Redistricting and reapportionment have upended much of Jefferson County, especially the mountain area. After the 2022 election, we will no longer be represented by Congressman Joe Neguse, State Sen. Tammy Story nor State Rep. Lisa Cutter.
The last four years have been sweet for us Democrats, with such fine people serving us so well. They have embraced our issues, particularly fire mitigation, and worked hard to stay in touch with their constituents.
These changes have come about because of constitutional requirements to redraw legislative and congressional district boundaries based on the decennial census. Voters passed two constitutional amendments in 2018 that created two commissions to do this job, one for congressional districts and another for the state legislature.

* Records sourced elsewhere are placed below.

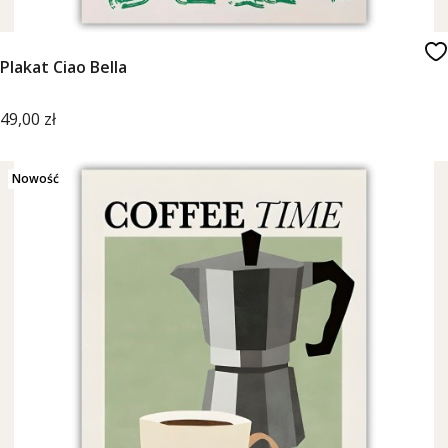
Plakat Ciao Bella
Cena
49,00 zł
Nowość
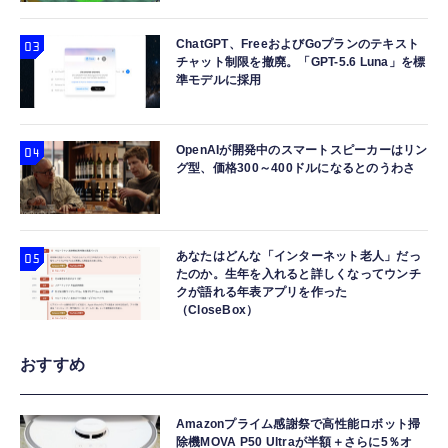
ChatGPT、FreeおよびGoプランのテキスト
チャット制限を撤廃。「GPT-5.6 Luna」を標
準モデルに採用
OpenAIが開発中のスマートスピーカーはリン
グ型、価格300～400ドルになるとのうわさ
あなたはどんな「インターネット老人」だっ
たのか。生年を入れると詳しくなってウンチ
クが語れる年表アプリを作った
（CloseBox）
おすすめ
Amazonプライム感謝祭で高性能ロボット掃
除機MOVA P50 Ultraが半額＋さらに5％オ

The commissioners were chosen from a pool of applicants in a complicated process, and four Democrats, four Republicans and four unaffiliated voters were ultimately appointed to each one. They held numerous public meetings seeking input on maps created by nonpartisan staff.
Earlier this month, their final maps were approved by the State Supreme Court, which found they met the mandated criteria for compactness and competitiveness.
The Supreme Court may be happy, but many Jeffco Democrats are not. Sen. Story, who lives west of Evergreen Meadows, is only a mile and a half from the undulating boundary of a new, strongly Republican district that includes seven rural mountain counties to the south.
Lisa Cutter was cut out of House District 25 by less than a mile. She is now in the same district as Lakewood’s Kerry Tipper. Senators Petterson and Danielson were also drawn into the same district.
I’m hesitant to cry foul, but if someone had consciously tried to dilute the power of Jeffco’s Democratic women, they couldn’t have done a better job.
Sen. Story tells me that women’s strong presence in the legislature “has done transformational things.” Some legislation that might not have been proposed without women leading the way were bills regarding equal pay for equal work, paid family leave and universal pre-school.
Rep. Cutter is equally proud of her work on environmental issues, particularly recycling and fire mitigation. She has embraced the opportunity to make a real difference, but what she’ll miss the most are the people she has come to know in the mountain communities.
All is not lost, however. Almost all of Jefferson County is now in Congressional District 7, which has long been represented by Ed Perlmutter. He is favored to win in this newly drawn district, which includes six mountain counties to the south.
It’s also highly likely that a Democrat will prevail in the new Senate District 20, which extends north from the Evergreen area to the Boulder County line and east to Wadsworth Blvd in the south.
Evergreen remains in House District 25, which is now all of Jeffco south of Interstate 70 and west of C-470. The current HD 22 representative, a Republican, lives in the new HD 25, but even if he runs, he could lose to a Democrat with strong ties to the community.
As I write, my friends are abuzz with speculation about who will do what, or not, in the coming year. It will be awhile until everything gets sorted out, but I have confidence that the combination of good public policy and hard work will lead Democrats to victories again in 2022.
Change is hard for most of us, but as we know from our personal lives, it can create new opportunities and better outcomes in the long run.
Linda Rockwell moved to Evergreen with her family in 1982. She got involved in local land-use issues in 1984 and in the Democratic Party a few years later. She served as chair of the Jeffco Democrats from 1993 to 1997. Good government and principled politics remain her passion.